Dazu bietet die Schule ein „Methodencurriculum“ an, das jede/r durchläuft. Themen sind dabei Süchte, Medien (im nächsten Schuljahr), Fairplay oder Mobbing- beziehungsweise Gewaltprävention. Außerdem bietet das EBG als „als einziges Gymnasium in Rottenburg“ einen bilingualen Zug an. Seit 2004 gibt es den, am Ende steht das „internationale Abitur“ mit Zertifikat. Dazu müssen die Teilnehmer in der Oberstufe Biologie in Englisch machen oder einen Seminarkurs zu einem Thema.

Weitere Züge wurden nach und nach ergänzt. So gibt es einen Musikzug, der ausgebucht ist, und einen Zug für Literatur und Theater. Als einziges staatliches Gymnasium in der Stadt bietet das EBG Latein als Fach an.

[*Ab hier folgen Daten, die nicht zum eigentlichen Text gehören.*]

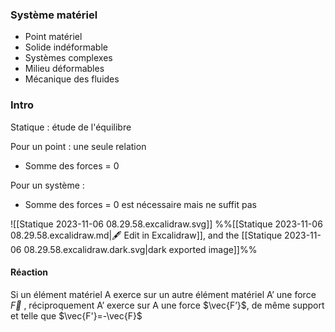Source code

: ### Système matériel

* Point matériel
* Solide indéformable
* Systèmes complexes
* Milieu déformables
* Mécanique des fluides

### Intro
Statique : étude de l'équilibre

Pour un point : une seule relation
* Somme des forces = 0

Pour un système :
* Somme des forces = 0 est nécessaire mais ne suffit pas

![[Statique 2023-11-06 08.29.58.excalidraw.svg]]
%%[[Statique 2023-11-06 08.29.58.excalidraw.md|🖋 Edit in Excalidraw]], and the [[Statique 2023-11-06 08.29.58.excalidraw.dark.svg|dark exported image]]%%

#### Réaction
Si un élément matériel A exerce sur un autre élément matériel A’ une force $\vec{F}$ , réciproquement A’ exerce sur A une force $\vec{F’}$, de même support et telle que $\vec{F'}=-\vec{F}$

Und jedes Kind, das ins EBG überwechselt, muss von Beginn an ein Instrument spielen. „Wenn die dann nach dem ersten Schuljahr ein Konzert geben, ist das immer eine tolles Ereignis“, sagt Simschek begeistert.

Am Vormittag präsentieren SchülerInnen Projekte zu dem Motto „50 Jahre EBG - Ein Beitrag zur Gesellschaft“. Eine Gruppe berichtet zum Beispiel von ihrem Besuch bei der Hailfinger Gedenkstätte oder eine Klasse hat Rottenburger Jugendgemeinderäte eingeladen. Dem folgt eine Diskussion mit Klaus Tappeser, Daniel Lede-Abal (Grüne), Stephan Neher (OB Rottenburg) oder Eugen Rupf-Bolz (Nachkomme von Eugen Bolz).
In der letzten Stunde streiten sich zwei Bands darum, welche die EBG-Schulhymne spielen und schreiben darf, den „Battle of Bands.“

Am Abend gibt es um 19.30 Uhr in der Zehntscheuer eine öffentliche Podiumsdiskussion zum Thema „Jugend in der Gesellschaft zwischen Distanz und Engagement.“ Teilnehmer sind Klaus-Peter Murawski (Staatssekretär), Sebastian Nerz (Piratenpartei), Anne Romund (Institut für Friedenspädagogik Tübingen), Dr. Wolfgang Ilg (Landesschülerpfarrer), Jens Huang und Eli Kis (ehemalige Schüler) und David Prakasch (Junge Aktive). Eintritt 2 Euro, Schüler frei.